Instruction. In every row below, change "Donut Chart" to "Pie Chart" and write the rows out again in full, leaving everything else untouched.

Record extracts.
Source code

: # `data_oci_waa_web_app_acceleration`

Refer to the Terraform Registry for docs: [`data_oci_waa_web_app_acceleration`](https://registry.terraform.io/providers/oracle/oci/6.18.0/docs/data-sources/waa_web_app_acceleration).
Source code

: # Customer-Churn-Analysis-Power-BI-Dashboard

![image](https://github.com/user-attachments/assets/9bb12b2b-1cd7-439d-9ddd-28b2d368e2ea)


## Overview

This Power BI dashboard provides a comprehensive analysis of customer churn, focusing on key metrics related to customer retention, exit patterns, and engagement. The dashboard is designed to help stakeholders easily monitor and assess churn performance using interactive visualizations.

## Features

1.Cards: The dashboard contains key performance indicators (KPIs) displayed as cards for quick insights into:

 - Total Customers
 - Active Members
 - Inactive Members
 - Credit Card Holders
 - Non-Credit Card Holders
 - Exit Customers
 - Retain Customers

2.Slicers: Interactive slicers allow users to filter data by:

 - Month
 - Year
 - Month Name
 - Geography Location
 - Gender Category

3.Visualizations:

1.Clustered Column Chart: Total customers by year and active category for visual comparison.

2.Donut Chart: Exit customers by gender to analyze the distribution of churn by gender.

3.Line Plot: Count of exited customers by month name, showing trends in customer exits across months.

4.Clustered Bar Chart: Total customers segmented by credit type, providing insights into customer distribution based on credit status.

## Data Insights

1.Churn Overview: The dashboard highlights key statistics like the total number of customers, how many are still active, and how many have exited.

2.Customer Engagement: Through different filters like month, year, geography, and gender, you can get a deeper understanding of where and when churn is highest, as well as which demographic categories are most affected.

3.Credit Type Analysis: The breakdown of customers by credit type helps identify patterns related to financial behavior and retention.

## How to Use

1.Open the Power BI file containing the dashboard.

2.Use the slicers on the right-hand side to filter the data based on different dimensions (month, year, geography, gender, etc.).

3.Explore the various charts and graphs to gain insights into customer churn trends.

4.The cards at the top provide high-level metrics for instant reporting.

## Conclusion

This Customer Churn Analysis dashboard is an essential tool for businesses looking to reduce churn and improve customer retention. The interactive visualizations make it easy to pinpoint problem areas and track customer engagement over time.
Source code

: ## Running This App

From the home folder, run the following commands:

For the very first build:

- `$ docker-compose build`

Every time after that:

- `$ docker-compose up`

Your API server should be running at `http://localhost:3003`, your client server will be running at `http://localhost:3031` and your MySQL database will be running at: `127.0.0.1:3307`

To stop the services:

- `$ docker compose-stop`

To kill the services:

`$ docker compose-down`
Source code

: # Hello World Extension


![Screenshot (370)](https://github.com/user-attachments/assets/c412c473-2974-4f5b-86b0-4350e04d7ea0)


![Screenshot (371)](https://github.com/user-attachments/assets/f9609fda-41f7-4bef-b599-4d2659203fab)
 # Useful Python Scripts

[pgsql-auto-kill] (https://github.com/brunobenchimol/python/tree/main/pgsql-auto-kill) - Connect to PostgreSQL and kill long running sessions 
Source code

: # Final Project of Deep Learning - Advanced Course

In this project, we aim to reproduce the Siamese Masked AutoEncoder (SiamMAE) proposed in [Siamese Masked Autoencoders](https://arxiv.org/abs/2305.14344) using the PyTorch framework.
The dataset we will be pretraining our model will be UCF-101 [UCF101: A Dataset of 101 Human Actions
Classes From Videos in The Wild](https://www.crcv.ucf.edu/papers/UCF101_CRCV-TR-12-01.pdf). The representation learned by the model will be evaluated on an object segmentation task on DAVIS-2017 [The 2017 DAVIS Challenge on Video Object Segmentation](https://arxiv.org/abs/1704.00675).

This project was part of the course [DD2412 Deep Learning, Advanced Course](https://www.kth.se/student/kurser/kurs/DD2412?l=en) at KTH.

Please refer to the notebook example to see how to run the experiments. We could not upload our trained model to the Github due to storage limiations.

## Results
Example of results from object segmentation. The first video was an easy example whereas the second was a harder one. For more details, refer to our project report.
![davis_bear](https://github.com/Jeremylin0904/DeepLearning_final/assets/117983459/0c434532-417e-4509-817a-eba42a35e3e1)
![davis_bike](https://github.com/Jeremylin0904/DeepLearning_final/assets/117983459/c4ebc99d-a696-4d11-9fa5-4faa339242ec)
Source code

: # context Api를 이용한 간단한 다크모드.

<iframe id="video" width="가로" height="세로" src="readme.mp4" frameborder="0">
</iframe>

Answer to the exercise.
Source code

: # `data_oci_waa_web_app_acceleration`

Refer to the Terraform Registry for docs: [`data_oci_waa_web_app_acceleration`](https://registry.terraform.io/providers/oracle/oci/6.18.0/docs/data-sources/waa_web_app_acceleration).
Source code

: # Customer-Churn-Analysis-Power-BI-Dashboard

![image](https://github.com/user-attachments/assets/9bb12b2b-1cd7-439d-9ddd-28b2d368e2ea)


## Overview

This Power BI dashboard provides a comprehensive analysis of customer churn, focusing on key metrics related to customer retention, exit patterns, and engagement. The dashboard is designed to help stakeholders easily monitor and assess churn performance using interactive visualizations.

## Features

1.Cards: The dashboard contains key performance indicators (KPIs) displayed as cards for quick insights into:

 - Total Customers
 - Active Members
 - Inactive Members
 - Credit Card Holders
 - Non-Credit Card Holders
 - Exit Customers
 - Retain Customers

2.Slicers: Interactive slicers allow users to filter data by:

 - Month
 - Year
 - Month Name
 - Geography Location
 - Gender Category

3.Visualizations:

1.Clustered Column Chart: Total customers by year and active category for visual comparison.

2.Pie Chart: Exit customers by gender to analyze the distribution of churn by gender.

3.Line Plot: Count of exited customers by month name, showing trends in customer exits across months.

4.Clustered Bar Chart: Total customers segmented by credit type, providing insights into customer distribution based on credit status.

## Data Insights

1.Churn Overview: The dashboard highlights key statistics like the total number of customers, how many are still active, and how many have exited.

2.Customer Engagement: Through different filters like month, year, geography, and gender, you can get a deeper understanding of where and when churn is highest, as well as which demographic categories are most affected.

3.Credit Type Analysis: The breakdown of customers by credit type helps identify patterns related to financial behavior and retention.

## How to Use

1.Open the Power BI file containing the dashboard.

2.Use the slicers on the right-hand side to filter the data based on different dimensions (month, year, geography, gender, etc.).

3.Explore the various charts and graphs to gain insights into customer churn trends.

4.The cards at the top provide high-level metrics for instant reporting.

## Conclusion

This Customer Churn Analysis dashboard is an essential tool for businesses looking to reduce churn and improve customer retention. The interactive visualizations make it easy to pinpoint problem areas and track customer engagement over time.
Source code

: ## Running This App

From the home folder, run the following commands:

For the very first build:

- `$ docker-compose build`

Every time after that:

- `$ docker-compose up`

Your API server should be running at `http://localhost:3003`, your client server will be running at `http://localhost:3031` and your MySQL database will be running at: `127.0.0.1:3307`

To stop the services:

- `$ docker compose-stop`

To kill the services:

`$ docker compose-down`
Source code

: # Hello World Extension


![Screenshot (370)](https://github.com/user-attachments/assets/c412c473-2974-4f5b-86b0-4350e04d7ea0)


![Screenshot (371)](https://github.com/user-attachments/assets/f9609fda-41f7-4bef-b599-4d2659203fab)
 # Useful Python Scripts

[pgsql-auto-kill] (https://github.com/brunobenchimol/python/tree/main/pgsql-auto-kill) - Connect to PostgreSQL and kill long running sessions 
Source code

: # Final Project of Deep Learning - Advanced Course

In this project, we aim to reproduce the Siamese Masked AutoEncoder (SiamMAE) proposed in [Siamese Masked Autoencoders](https://arxiv.org/abs/2305.14344) using the PyTorch framework.
The dataset we will be pretraining our model will be UCF-101 [UCF101: A Dataset of 101 Human Actions
Classes From Videos in The Wild](https://www.crcv.ucf.edu/papers/UCF101_CRCV-TR-12-01.pdf). The representation learned by the model will be evaluated on an object segmentation task on DAVIS-2017 [The 2017 DAVIS Challenge on Video Object Segmentation](https://arxiv.org/abs/1704.00675).

This project was part of the course [DD2412 Deep Learning, Advanced Course](https://www.kth.se/student/kurser/kurs/DD2412?l=en) at KTH.

Please refer to the notebook example to see how to run the experiments. We could not upload our trained model to the Github due to storage limiations.

## Results
Example of results from object segmentation. The first video was an easy example whereas the second was a harder one. For more details, refer to our project report.
![davis_bear](https://github.com/Jeremylin0904/DeepLearning_final/assets/117983459/0c434532-417e-4509-817a-eba42a35e3e1)
![davis_bike](https://github.com/Jeremylin0904/DeepLearning_final/assets/117983459/c4ebc99d-a696-4d11-9fa5-4faa339242ec)
Source code

: # context Api를 이용한 간단한 다크모드.

<iframe id="video" width="가로" height="세로" src="readme.mp4" frameborder="0">
</iframe>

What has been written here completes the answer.